Mr McCarthy’s failure to clear the first hurdle to become speaker marks the first time in almost a century since one was not nominated on the first round of ballots.

In the hours before the ultimate vote, Mr McCarthy engaged in a heated discussion with members of his conference in a closed-door meeting. Representative Andy Biggs of Arizona, one of the leading voices in the House Freedom Caucus, staged a symbolic challenge against Mr McCarthy. Mr Biggs earned 10 votes from Republicans, while other Republicans like Representatives Lauren Boebert of Colorado and Anna Paulina Luna of Florida voted for Representative Jim Jordan of Ohio.

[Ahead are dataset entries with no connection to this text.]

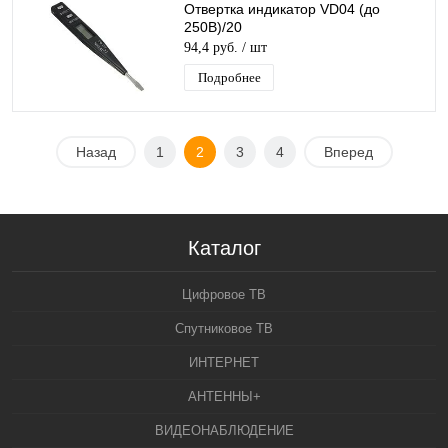
Отвертка индикатор VD04 (до
250В)/20
94,4 руб.
/ шт
Подробнее
Назад
1
2
3
4
Вперед
Каталог
Цифровое ТВ
Спутниковое ТВ
ИНТЕРНЕТ
АНТЕННЫ+
ВИДЕОНАБЛЮДЕНИЕ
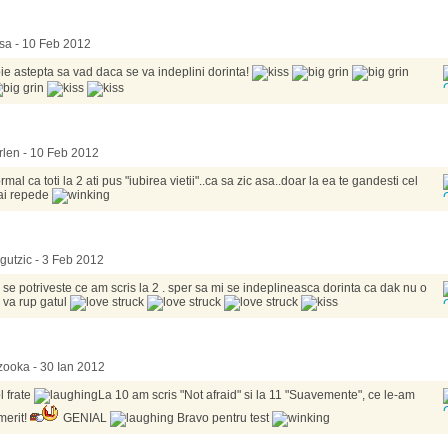
isa - 10 Feb 2012
ie astepta sa vad daca se va indeplini dorinta!
len - 10 Feb 2012
rmal ca toti la 2 ati pus "iubirea vietii"..ca sa zic asa..doar la ea te gandesti cel
i repede
gutzic - 3 Feb 2012
 se potriveste ce am scris la 2 . sper sa mi se indeplineasca dorinta ca dak nu o
 va rup gatul
ooka - 30 Ian 2012
l frate
La 10 am scris "Not afraid" si la 11 "Suavemente", ce le-am
merit!
GENIAL
Bravo pentru test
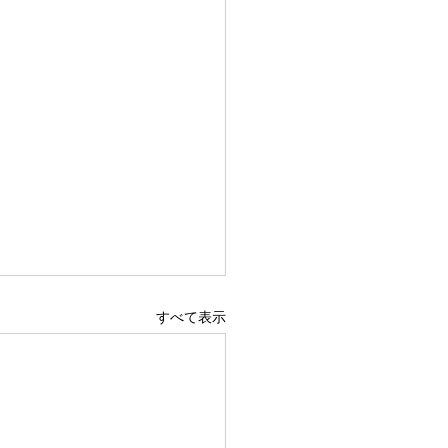
すべて表示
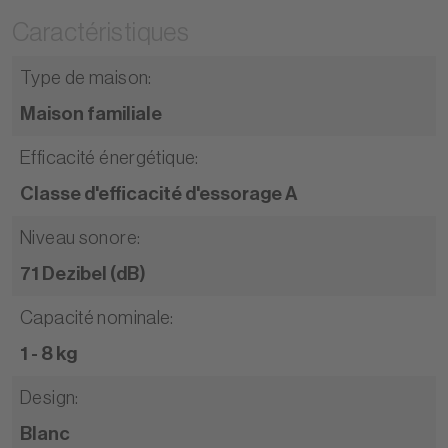
Caractéristiques
Type de maison
:
Maison familiale
Efficacité énergétique
:
Classe d'efficacité d'essorage A
Niveau sonore
:
71 Dezibel (dB)
Capacité nominale
:
1 - 8 kg
Design
:
Blanc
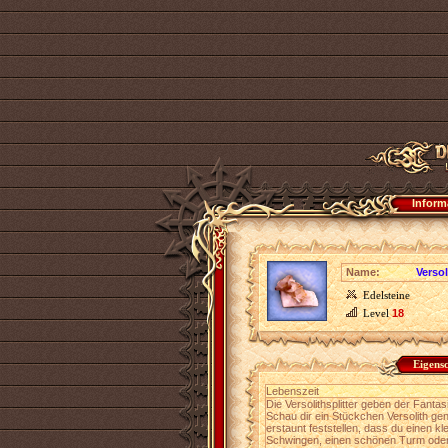
Inform
Name:
Versol
Edelsteine
Level
18
Eigens
Lebenszeit
Die Versolithsplitter geben der Fanta
Schau dir ein Stückchen Versolith gen
erstaunt feststellen, dass du einen 
Schwingen, einen schönen Turm oder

But that seemed to be insufficient for conservative Republicans. Many saw Mr McCarthy as insufficiently conservative and his concessions were seen as too little too late. Representatives like Matt Gaetz of Florida, Matt Rosendale of Montana and Bob Good of Virginia view Mr McCarthy as a continuation of the Republican establishment they do not trust.

“I guess as they emerge, we shall see,” Mr Rosendale said before the vote.

As a result, many of them chose not to vote for him, but have yet to name a viable alternative around whom varying Republican factions could coalesce.

The lack of a vote for speaker means that Republicans will be unable to have subpoena power in their investigations of the Biden administration and the president’s son Hunter Biden.

In 2015, when House Speaker John Boehner announced his resignation, Mr McCarthy sought the speakership but aburptly dropped out, paving the way for Paul Ryan to ascend to the speakership. When Mr Ryan left Congress in 2019, Mr McCarthy became the top Republican.

Republicans won a majority in the House of Representatives in November. But the victory was by a relatively thin margin, meaning Mr McCarthy had little room to work secure the requisite 218 votes to become House Speaker. Every Democrat voted against his nomination.